Indonesian traditional dance

Joged dance (ᬚᭀᬕᬾᬤ᭄) is a style of dance from the Island of Bali derived from the traditional Gandrung dance. The term joged or joget is also a common word for dance in Indonesia. The dance is typically accompanied by a gamelan ensemble of bamboo instruments, called a gamelan joged bumbung. Its dancers usually wear attire consisting of a Kebaya and Sarong. Unlike most Balinese dances, joged is not a religious or ritual one. It is more of a secular social dance for entertainment purposes only. During a joged performance, a single or several female dancers will perform for usually predominantly male audience to dance with them. Dancers may often invite a spectator to join in the joged using a fan and sash. which unlike many dances has no set moves and is largely improvised. It is considered impolite to refuse such an invitation.
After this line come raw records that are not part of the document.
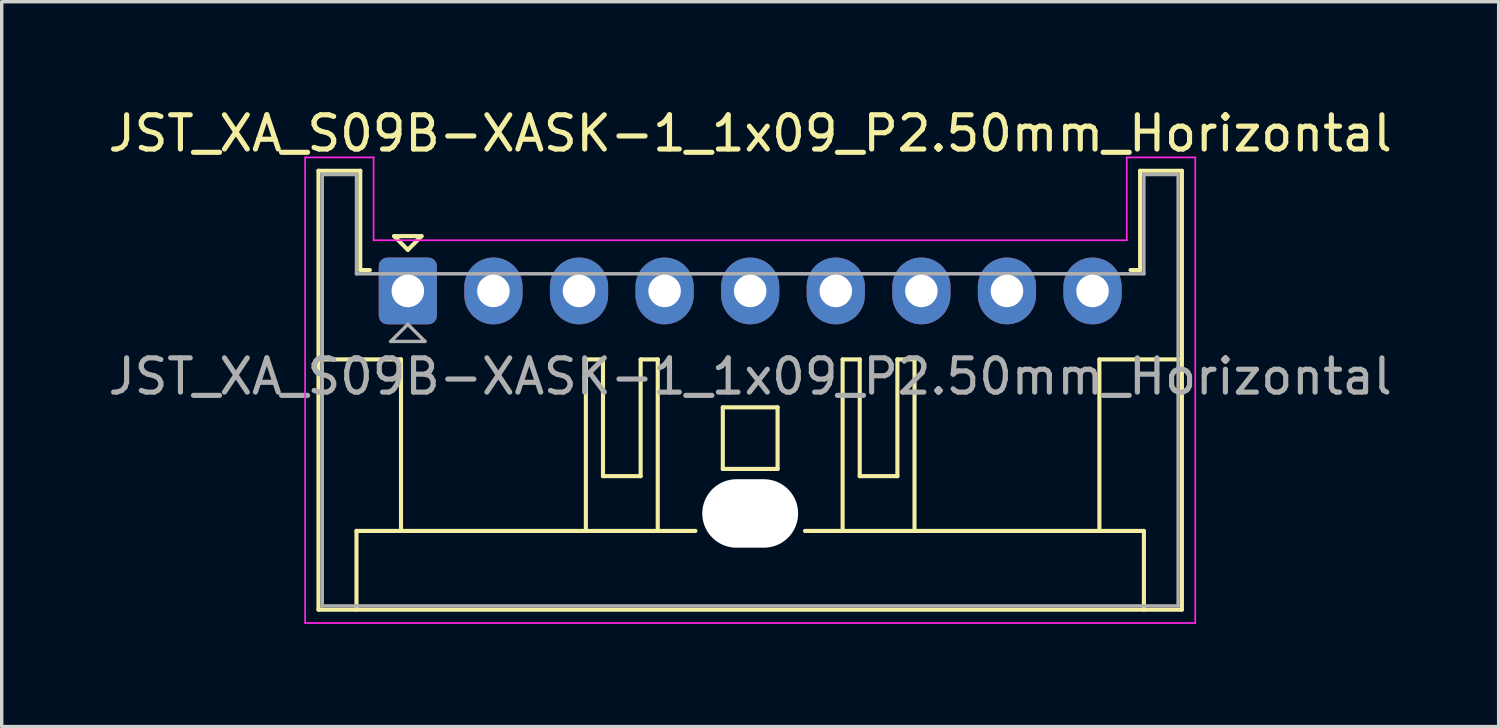
<source format=kicad_pcb>
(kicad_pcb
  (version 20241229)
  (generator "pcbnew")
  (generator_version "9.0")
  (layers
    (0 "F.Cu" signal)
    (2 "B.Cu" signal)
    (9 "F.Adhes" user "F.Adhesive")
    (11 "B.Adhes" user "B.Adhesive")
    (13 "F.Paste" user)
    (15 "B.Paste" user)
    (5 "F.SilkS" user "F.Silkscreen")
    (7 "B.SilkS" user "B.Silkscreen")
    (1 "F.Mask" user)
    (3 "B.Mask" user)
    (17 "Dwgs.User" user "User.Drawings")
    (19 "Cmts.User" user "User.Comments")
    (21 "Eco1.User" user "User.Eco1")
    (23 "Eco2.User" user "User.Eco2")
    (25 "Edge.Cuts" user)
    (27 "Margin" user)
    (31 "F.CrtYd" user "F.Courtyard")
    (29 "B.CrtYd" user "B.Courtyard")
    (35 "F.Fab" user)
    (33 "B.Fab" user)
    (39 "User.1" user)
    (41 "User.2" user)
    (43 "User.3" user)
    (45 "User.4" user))
  (footprint "JST_XA_S09B-XASK-1_1x09_P2.50mm_Horizontal"
    (layer "F.Cu")
    (at 8.863 5.448)
    (property "Reference" "JST_XA_S09B-XASK-1_1x09_P2.50mm_Horizontal" (at 10 -4.6 0) (layer "F.SilkS") (effects (font (size 1 1) (thickness 0.15))))
    (attr through_hole)
    (fp_line (start -2.61 -3.51) (end -2.61 9.31) (stroke (width 0.12) (type solid)) (layer "F.SilkS"))
    (fp_line (start -2.61 9.31) (end 22.61 9.31) (stroke (width 0.12) (type solid)) (layer "F.SilkS"))
    (fp_line (start -1.5 7.01) (end 8.4 7.01) (stroke (width 0.12) (type solid)) (layer "F.SilkS"))
    (fp_line (start -1.5 9.31) (end -1.5 7.01) (stroke (width 0.12) (type solid)) (layer "F.SilkS"))
    (fp_line (start -1.39 -3.51) (end -2.61 -3.51) (stroke (width 0.12) (type solid)) (layer "F.SilkS"))
    (fp_line (start -1.39 -0.61) (end -1.39 -3.51) (stroke (width 0.12) (type solid)) (layer "F.SilkS"))
    (fp_line (start -1.11 -0.61) (end -1.39 -0.61) (stroke (width 0.12) (type solid)) (layer "F.SilkS"))
    (fp_line (start -0.4 -1.6) (end 0.4 -1.6) (stroke (width 0.12) (type solid)) (layer "F.SilkS"))
    (fp_line (start -0.2 2) (end -2.61 2) (stroke (width 0.12) (type solid)) (layer "F.SilkS"))
    (fp_line (start -0.2 7.01) (end -0.2 2) (stroke (width 0.12) (type solid)) (layer "F.SilkS"))
    (fp_line (start 0 -1.2) (end -0.4 -1.6) (stroke (width 0.12) (type solid)) (layer "F.SilkS"))
    (fp_line (start 0.4 -1.6) (end 0 -1.2) (stroke (width 0.12) (type solid)) (layer "F.SilkS"))
    (fp_line (start 5.2 2) (end 5.2 7.01) (stroke (width 0.12) (type solid)) (layer "F.SilkS"))
    (fp_line (start 5.7 2) (end 5.2 2) (stroke (width 0.12) (type solid)) (layer "F.SilkS"))
    (fp_line (start 5.7 5.41) (end 5.7 2) (stroke (width 0.12) (type solid)) (layer "F.SilkS"))
    (fp_line (start 6.8 2) (end 6.8 5.41) (stroke (width 0.12) (type solid)) (layer "F.SilkS"))
    (fp_line (start 6.8 5.41) (end 5.7 5.41) (stroke (width 0.12) (type solid)) (layer "F.SilkS"))
    (fp_line (start 7.3 2) (end 6.8 2) (stroke (width 0.12) (type solid)) (layer "F.SilkS"))
    (fp_line (start 7.3 7.01) (end 7.3 2) (stroke (width 0.12) (type solid)) (layer "F.SilkS"))
    (fp_line (start 9.2 3.4) (end 10.8 3.4) (stroke (width 0.12) (type solid)) (layer "F.SilkS"))
    (fp_line (start 9.2 5.2) (end 9.2 3.4) (stroke (width 0.12) (type solid)) (layer "F.SilkS"))
    (fp_line (start 10.8 3.4) (end 10.8 5.2) (stroke (width 0.12) (type solid)) (layer "F.SilkS"))
    (fp_line (start 10.8 5.2) (end 9.2 5.2) (stroke (width 0.12) (type solid)) (layer "F.SilkS"))
    (fp_line (start 11.6 7.01) (end 21.5 7.01) (stroke (width 0.12) (type solid)) (layer "F.SilkS"))
    (fp_line (start 12.7 2) (end 13.2 2) (stroke (width 0.12) (type solid)) (layer "F.SilkS"))
    (fp_line (start 12.7 7.01) (end 12.7 2) (stroke (width 0.12) (type solid)) (layer "F.SilkS"))
    (fp_line (start 13.2 2) (end 13.2 5.41) (stroke (width 0.12) (type solid)) (layer "F.SilkS"))
    (fp_line (start 13.2 5.41) (end 14.3 5.41) (stroke (width 0.12) (type solid)) (layer "F.SilkS"))
    (fp_line (start 14.3 2) (end 14.8 2) (stroke (width 0.12) (type solid)) (layer "F.SilkS"))
    (fp_line (start 14.3 5.41) (end 14.3 2) (stroke (width 0.12) (type solid)) (layer "F.SilkS"))
    (fp_line (start 14.8 2) (end 14.8 7.01) (stroke (width 0.12) (type solid)) (layer "F.SilkS"))
    (fp_line (start 20.2 2) (end 22.61 2) (stroke (width 0.12) (type solid)) (layer "F.SilkS"))
    (fp_line (start 20.2 7.01) (end 20.2 2) (stroke (width 0.12) (type solid)) (layer "F.SilkS"))
    (fp_line (start 21.39 -3.51) (end 21.39 -0.61) (stroke (width 0.12) (type solid)) (layer "F.SilkS"))
    (fp_line (start 21.39 -0.61) (end 21.11 -0.61) (stroke (width 0.12) (type solid)) (layer "F.SilkS"))
    (fp_line (start 21.5 7.01) (end 21.5 9.31) (stroke (width 0.12) (type solid)) (layer "F.SilkS"))
    (fp_line (start 22.61 -3.51) (end 21.39 -3.51) (stroke (width 0.12) (type solid)) (layer "F.SilkS"))
    (fp_line (start 22.61 9.31) (end 22.61 -3.51) (stroke (width 0.12) (type solid)) (layer "F.SilkS"))
    (fp_line (start -3 -3.9) (end -1 -3.9) (stroke (width 0.05) (type solid)) (layer "F.CrtYd"))
    (fp_line (start -3 9.7) (end -3 -3.9) (stroke (width 0.05) (type solid)) (layer "F.CrtYd"))
    (fp_line (start -1 -3.9) (end -1 -1.48) (stroke (width 0.05) (type solid)) (layer "F.CrtYd"))
    (fp_line (start -1 -1.48) (end 21 -1.48) (stroke (width 0.05) (type solid)) (layer "F.CrtYd"))
    (fp_line (start 21 -3.9) (end 23 -3.9) (stroke (width 0.05) (type solid)) (layer "F.CrtYd"))
    (fp_line (start 21 -1.48) (end 21 -3.9) (stroke (width 0.05) (type solid)) (layer "F.CrtYd"))
    (fp_line (start 23 -3.9) (end 23 9.7) (stroke (width 0.05) (type solid)) (layer "F.CrtYd"))
    (fp_line (start 23 9.7) (end -3 9.7) (stroke (width 0.05) (type solid)) (layer "F.CrtYd"))
    (fp_line (start -2.5 -3.4) (end -2.5 9.2) (stroke (width 0.1) (type solid)) (layer "F.Fab"))
    (fp_line (start -2.5 9.2) (end 22.5 9.2) (stroke (width 0.1) (type solid)) (layer "F.Fab"))
    (fp_line (start -1.5 -3.4) (end -2.5 -3.4) (stroke (width 0.1) (type solid)) (layer "F.Fab"))
    (fp_line (start -1.5 -0.5) (end -1.5 -3.4) (stroke (width 0.1) (type solid)) (layer "F.Fab"))
    (fp_line (start -0.5 1.475) (end 0.5 1.475) (stroke (width 0.1) (type solid)) (layer "F.Fab"))
    (fp_line (start 0 0.975) (end -0.5 1.475) (stroke (width 0.1) (type solid)) (layer "F.Fab"))
    (fp_line (start 0.5 1.475) (end 0 0.975) (stroke (width 0.1) (type solid)) (layer "F.Fab"))
    (fp_line (start 21.5 -3.4) (end 21.5 -0.5) (stroke (width 0.1) (type solid)) (layer "F.Fab"))
    (fp_line (start 21.5 -0.5) (end -1.5 -0.5) (stroke (width 0.1) (type solid)) (layer "F.Fab"))
    (fp_line (start 22.5 -3.4) (end 21.5 -3.4) (stroke (width 0.1) (type solid)) (layer "F.Fab"))
    (fp_line (start 22.5 9.2) (end 22.5 -3.4) (stroke (width 0.1) (type solid)) (layer "F.Fab"))
    (fp_text user "${REFERENCE}" (at 10 2.5 0) (layer "F.Fab") (effects (font (size 1 1) (thickness 0.15))))
    (pad "" np_thru_hole oval (at 10 6.5) (size 2.8 2) (drill oval 2.8 2) (layers "*.Cu" "*.Mask"))
    (pad "1" thru_hole roundrect (at 0 0) (size 1.7 1.95) (drill 0.95) (layers "*.Cu" "*.Mask") (roundrect_rratio 0.147))
    (pad "2" thru_hole oval (at 2.5 0) (size 1.7 1.95) (drill 0.95) (layers "*.Cu" "*.Mask"))
    (pad "3" thru_hole oval (at 5 0) (size 1.7 1.95) (drill 0.95) (layers "*.Cu" "*.Mask"))
    (pad "4" thru_hole oval (at 7.5 0) (size 1.7 1.95) (drill 0.95) (layers "*.Cu" "*.Mask"))
    (pad "5" thru_hole oval (at 10 0) (size 1.7 1.95) (drill 0.95) (layers "*.Cu" "*.Mask"))
    (pad "6" thru_hole oval (at 12.5 0) (size 1.7 1.95) (drill 0.95) (layers "*.Cu" "*.Mask"))
    (pad "7" thru_hole oval (at 15 0) (size 1.7 1.95) (drill 0.95) (layers "*.Cu" "*.Mask"))
    (pad "8" thru_hole oval (at 17.5 0) (size 1.7 1.95) (drill 0.95) (layers "*.Cu" "*.Mask"))
    (pad "9" thru_hole oval (at 20 0) (size 1.7 1.95) (drill 0.95) (layers "*.Cu" "*.Mask")))
  (gr_rect
    (start -3 -3)
    (end 40.726 18.173)
    (stroke (width 0.1) (type default))
    (fill no)
    (layer "Edge.Cuts")))
</source>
The dance often involves movements that are erotic and teasing, showing various interactions between the dancers and their male counterpart, ranging from humorous to seductive. The more provocative nature that this dance can have was called "[incompatible] with the ethics of Balinese culture" by Putu Beratha, head of Bali Province's Cultural Affairs Department, with a youth-led movement Stop Joged Jaruh attempting to remove recordings of the dance from YouTube. In 2016 Governor Made Mangku Pastika attempted to ban the dance, calling it "pornographic". In August 2017, the Bali Provincial Government held a joged bumbung festival to attempt to improve the dance.

The dance is quite comparable with other Indonesian dance traditions, such as those of Javanese ronggeng and Sundanese jaipongan.